Whistleblowing: significato e normativa
Il whistleblowing rappresenta la possibilità di segnalare, in modo anonimo e garantito, situazioni o condotte illecite che si verificano all’interno del contesto lavorativo, sia esso nel settore pubblico che privato.
Queste segnalazioni possono riguardare una vasta gamma di temi, tra cui corruzione, frode, abuso di autorità, discriminazione, violazioni della privacy, inquinamento ambientale, rischi per la salute o la sicurezza dei dipendenti o dei consumatori, e molti altri. È importante sottolineare che qualsiasi segnalazione deve essere fondata su fatti concreti e veritieri, basandosi su elementi oggettivi, e non su mere opinioni o sospetti.
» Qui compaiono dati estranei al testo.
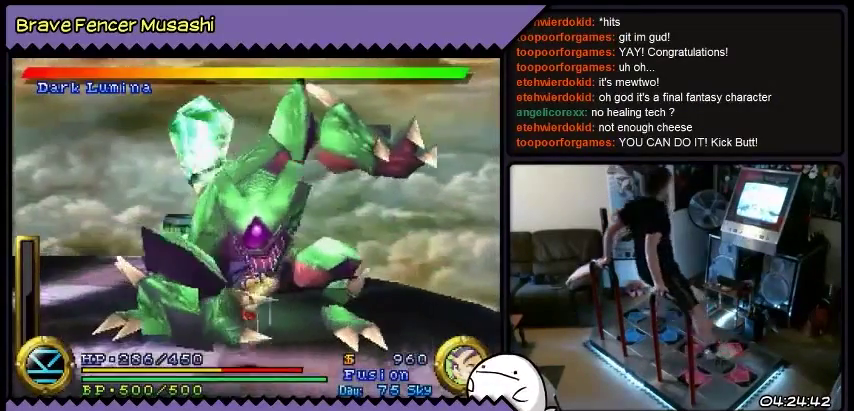
Gameplay with a controller (PlayStation layout); each line is a JSON object with the inputs held at the frame after it. "events" lists button and stick changes between this image and that frame as [ms after this image, input, new state], when the widget could be followed in between. Not read: CIRCLE CROSS L1 L2 L3 R1 R2 R3 SELECT SQUARE START TRIANGLE keyboard_mouse.
{"buttons": ["DPAD_LEFT"], "events": []}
Il decreto 24/2023 ha introdotto l’obbligo per i datori di lavoro privati che abbiano impiegato, nel corso dell’ultimo anno, una media di almeno 50 dipendenti di istituire canali di segnalazione. Tale obbligo è esteso anche ai datori di lavoro che operano in settori considerati ad alto rischio, come i servizi finanziari, i trasporti, l’ambiente e altri settori simili.
L’obbligo si applica anche ai datori di lavoro pubblici, inclusi gli enti statali, le autorità indipendenti, gli enti pubblici economici e gli organismi di diritto pubblico. Per questi ultimi, l’obbligo è entrato in vigore il 15 luglio 2023, mentre per i datori di lavoro privati con una media di almeno 250 dipendenti, l’obbligo è stato attivo dal 17 dicembre 2023.
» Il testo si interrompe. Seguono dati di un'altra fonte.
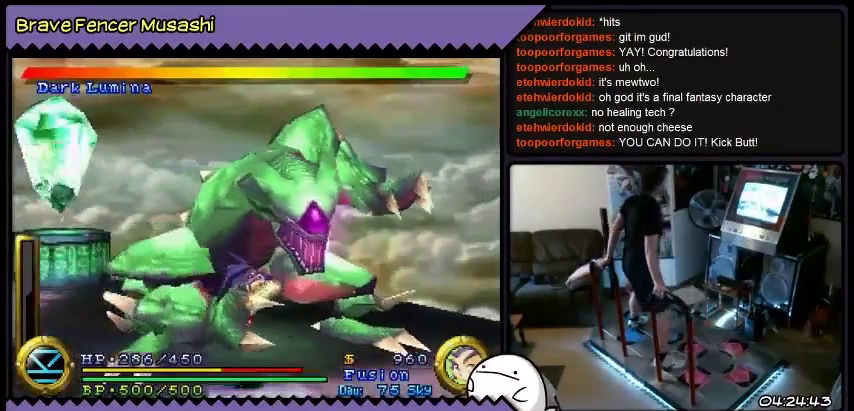
{"buttons": ["DPAD_LEFT"], "events": []}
Come segnalare le irregolarità?
A seconda delle circostanze, le segnalazioni possono essere effettuate tramite canali interni o esterni. I canali interni sono previsti e gestiti dal datore di lavoro, il quale ha l’obbligo di garantire la riservatezza delle informazioni riguardanti l’identità e i dati personali del segnalante. Inoltre, deve assicurare la sicurezza della piattaforma di segnalazione e la tempestività ed efficacia nelle azioni di controllo e correzione.
I canali esterni, invece, sono istituiti dalle autorità competenti, come ad esempio l’Anac (Autorità Nazionale Anticorruzione), l’autorità giudiziaria ordinaria o contabile, o gli organi di vigilanza specifici per settori particolari. In alcune situazioni, è persino possibile optare per la divulgazione pubblica delle informazioni, ossia la diffusione di segnalazioni attraverso mezzi di comunicazione, organizzazioni sindacali, associazioni o enti di tutela.
Come tutelarsi in caso di whistleblowing?
Il whistleblowing rappresenta un atto di responsabilità civica volto a preservare l’interesse collettivo ed è altresì un diritto e un dovere per i lavoratori. Il segnalante gode di una protezione legale per evitare eventuali ritorsioni o discriminazioni da parte del datore di lavoro o dei colleghi, che potrebbero configurare reati come la rivelazione del segreto d’ufficio o la violazione della privacy. Inoltre, al segnalante spetta l’accesso a un supporto legale e psicologico, un’indennità di risarcimento e una tutela sindacale.
D’altra parte, chi omette di segnalare o fornisce segnalazioni false può essere soggetto a sanzioni disciplinari, amministrative o penali, a seconda delle circostanze. Inoltre, coloro che ostacolano o impediscono le segnalazioni o prendono misure punitive o discriminatorie nei confronti dei segnalanti possono essere puniti con sanzioni pecuniarie o detentive.
Il decreto specifica chiaramente quali azioni di ritorsione sono proibite nei confronti di chi effettua segnalazioni di irregolarità. Queste azioni includono licenziamenti, sospensioni, mancate promozioni o retrocessioni, cambiamenti di mansioni, trasferimenti, modifiche degli orari di lavoro, ostracismo, molestie e trattamenti sfavorevoli. Le sanzioni previste vanno da 10.000 a 50.000 euro.